• DOCUMENT PASSAGE
▼

# My wife just drove off at the middle of the night - what should i do?



## akcroy (Dec 23, 2010)

*My wife just drove off in the middle of the night - what should i do?*

Hi, my wife and I had an argument, at the end of which I told her I did not want to live with her anymore and that she should move out. I had meant every word I said. At that time my wife did not react.

However after an hour or so - I was sleeping - she awoke me and demanded why I had said all that I had - i.e. that I was not going to leave her because of tonight's argument, but because of everything. Honestly I could not think straight and only pleaded that she turn the light back off - I had slept only 2 hours the previous night, and I'm on painkillers because of a knee pain.

After a while I realized she was up to something, so I got up and she was packing her things in her car. I tried to stop her but she threatened to shout, and she was in no mood to relent anyway. She drove off, I don't know where she is now. I tried calling but she won't pick up.

What should I do?

▲

• TASKS AND EXERCISES
- 1) In the forum post about a wife driving off at night, how many hours had the poster slept the night before?
- 2) Write the next part of the forum thread about a wife driving off in the middle of the night, starting after its final line.

• ITEMS
▼

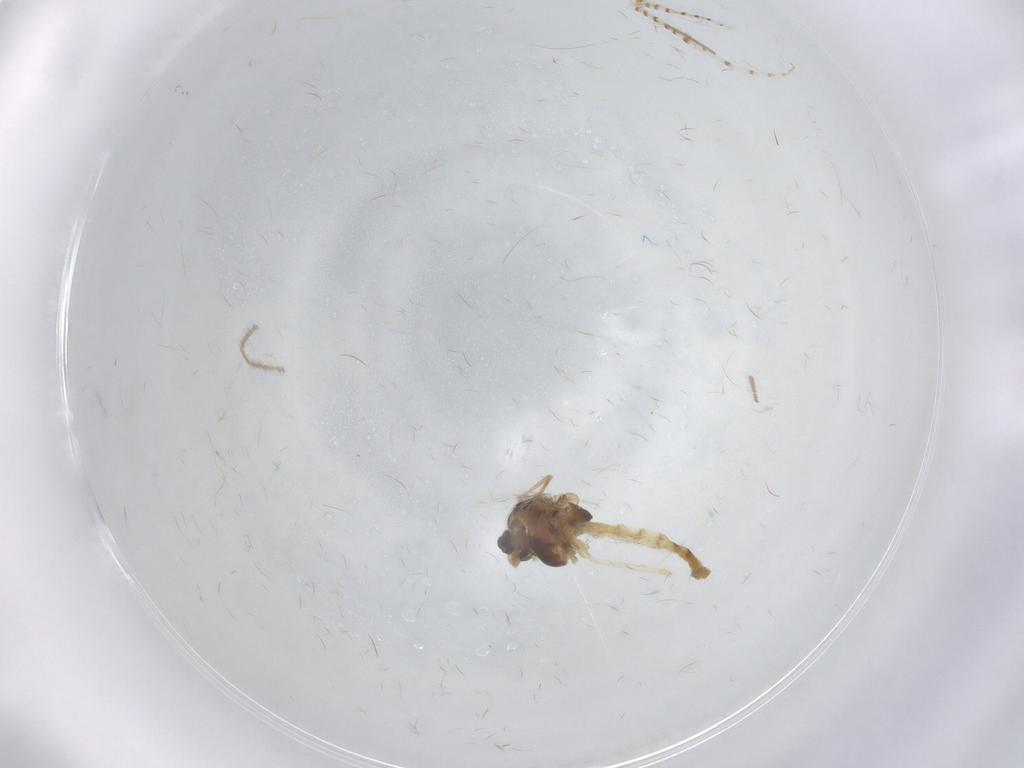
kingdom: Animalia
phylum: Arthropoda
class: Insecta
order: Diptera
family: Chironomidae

▲
▼

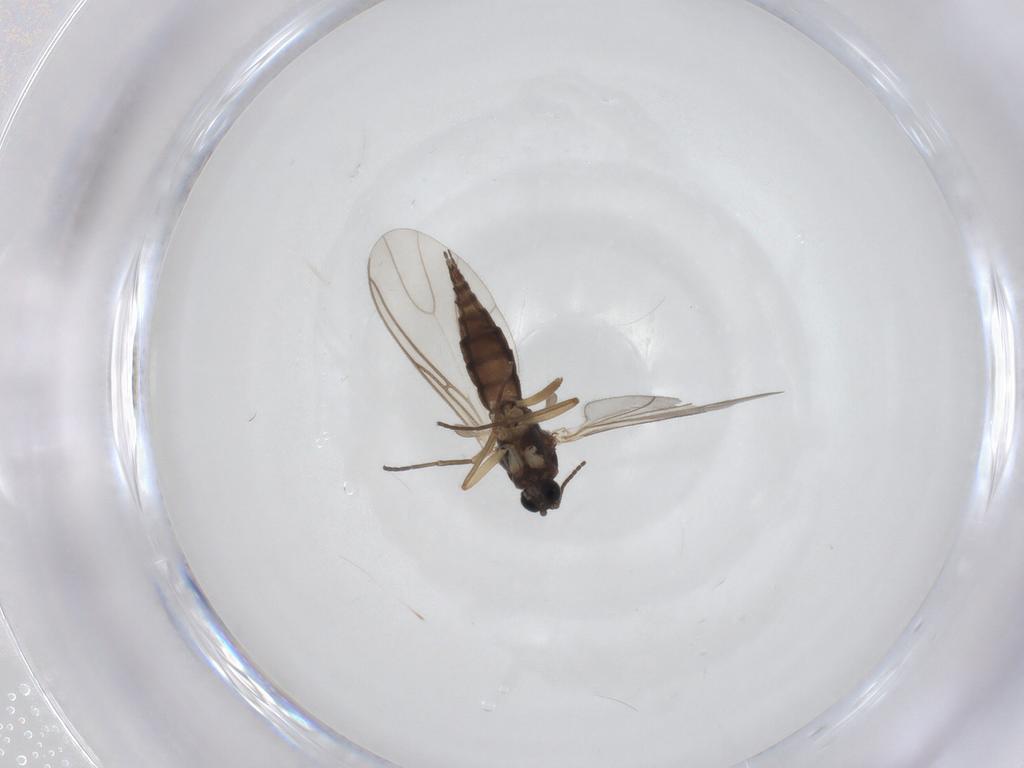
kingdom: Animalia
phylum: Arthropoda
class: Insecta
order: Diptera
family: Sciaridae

▲

• RESPONSES TO THE EXERCISE
- 1) Two hours.

- 2)
FYI my marriage has been a complete mess for a long time now - just do a search for my user name for threads by me. Nonetheless I hadn't expected this and I worry for her safety.


----------



## unbelievable (Aug 20, 2010)

You told her to move out but you didn't expect her to move out?


----------



## Homemaker_Numero_Uno (Jan 18, 2011)

For starters, you could transfer some money to her bank account.
She might get hungry.
That's bound to happen sooner or later.
Before a person can take care of any emotional issues, they need to meet the basics. So nothing's going to happen on the emotional front before a few good meals and a few good nights of rest.
Lay off and meet the basics.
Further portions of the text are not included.